> **Material for this exercise**:
=== Section Start ===
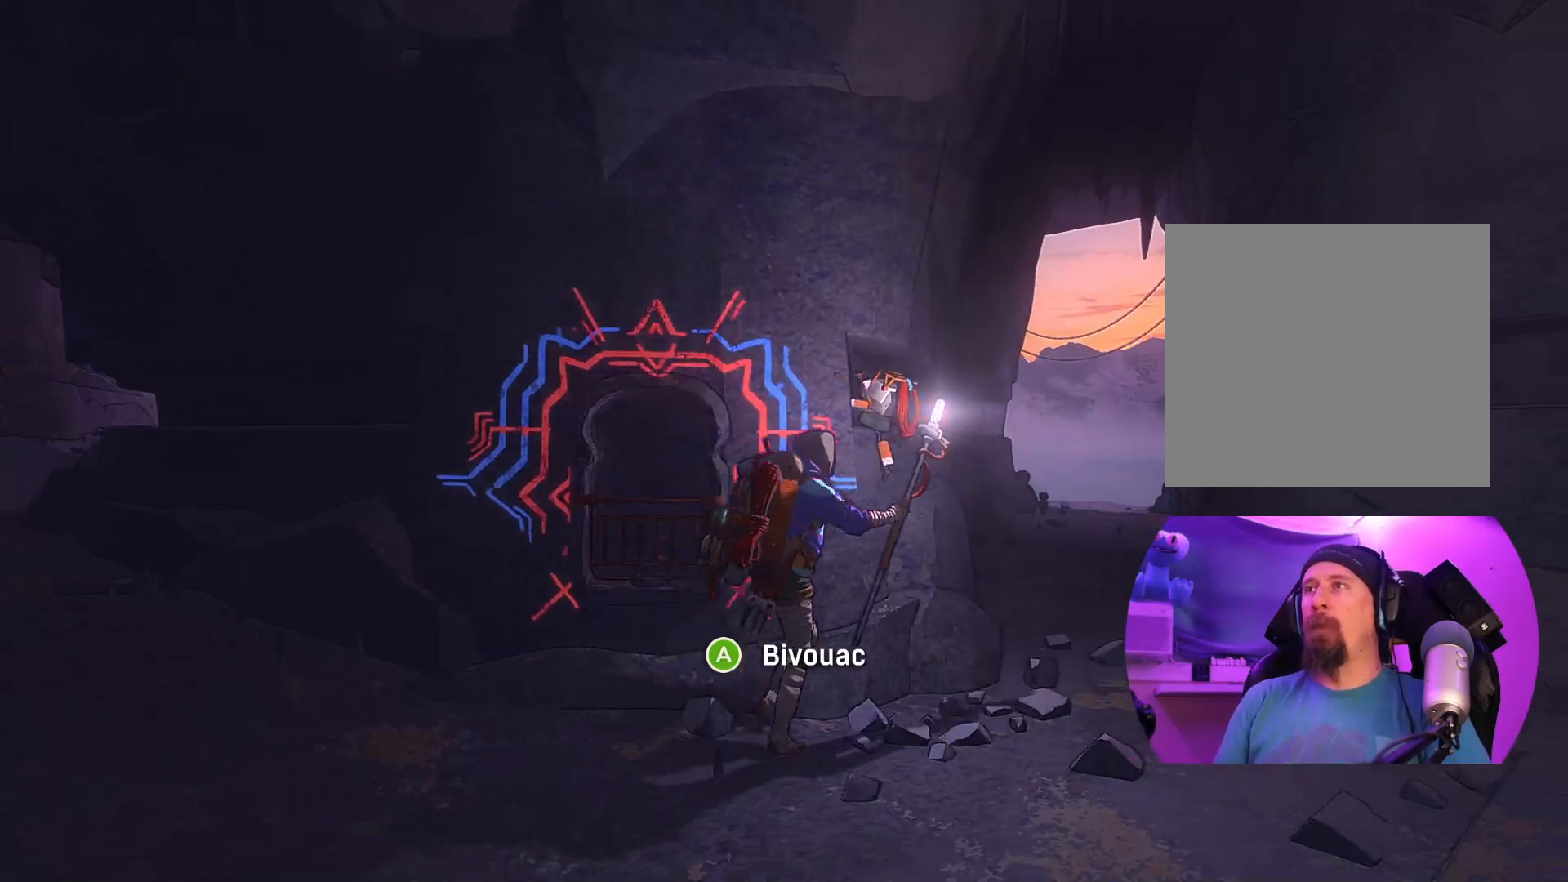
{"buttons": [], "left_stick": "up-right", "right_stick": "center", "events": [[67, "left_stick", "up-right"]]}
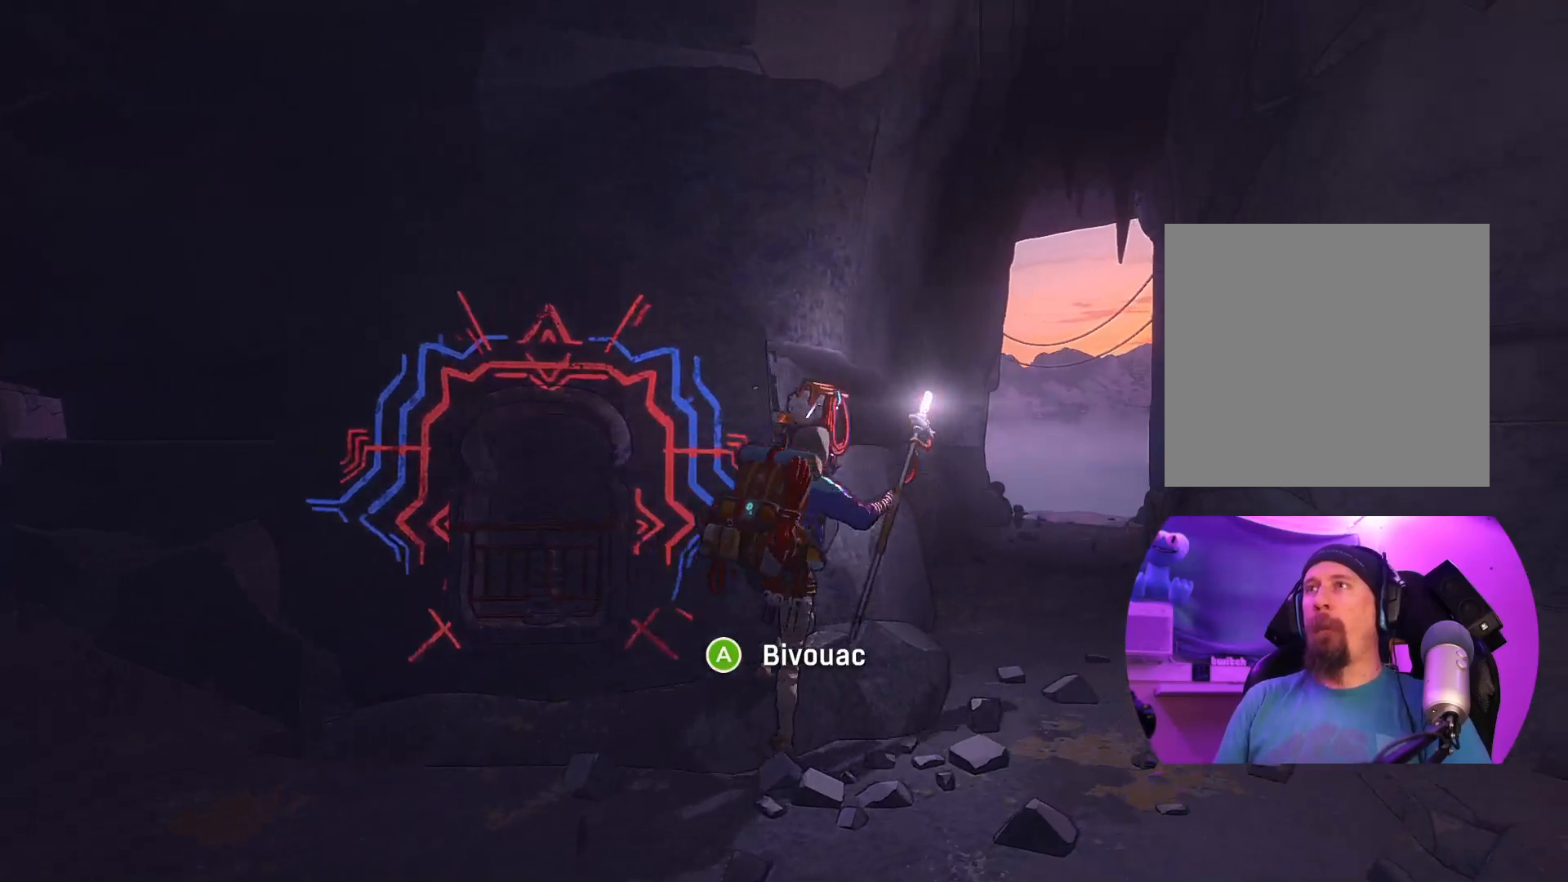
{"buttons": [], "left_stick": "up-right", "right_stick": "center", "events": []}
=== Section End ===
=== Section Start ===
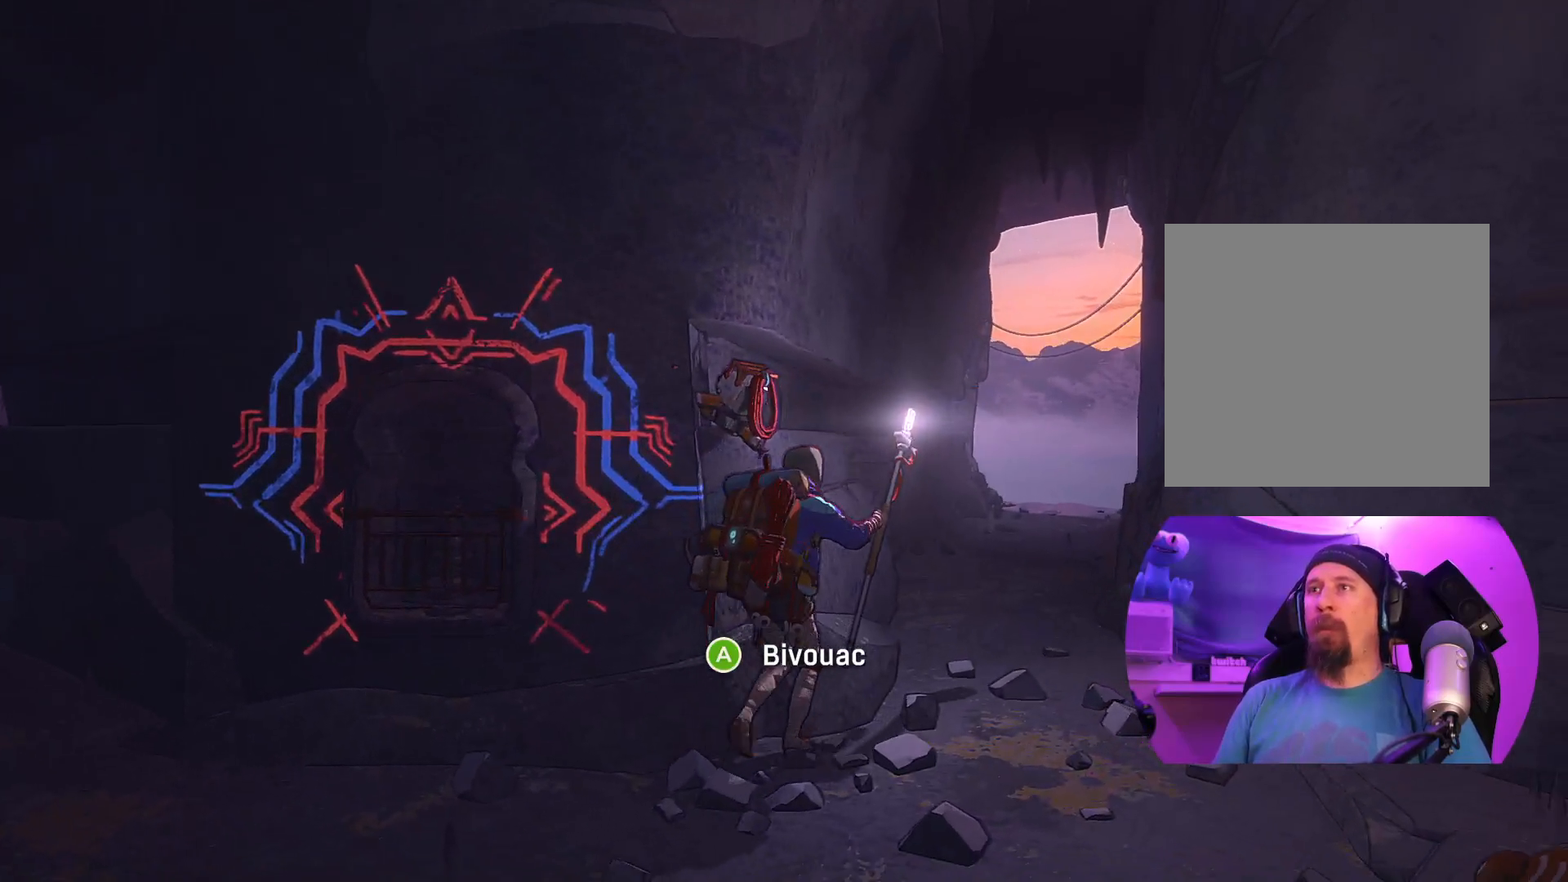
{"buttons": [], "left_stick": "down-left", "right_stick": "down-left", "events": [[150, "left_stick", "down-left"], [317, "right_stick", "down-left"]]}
=== Section End ===
> **Problem details**: Find the string "center" in the records, then copy each line where it occurs.

> **Exercise solution**:
{"buttons": [], "left_stick": "up-right", "right_stick": "center", "events": [[67, "left_stick", "up-right"]]}
{"buttons": [], "left_stick": "up-right", "right_stick": "center", "events": []}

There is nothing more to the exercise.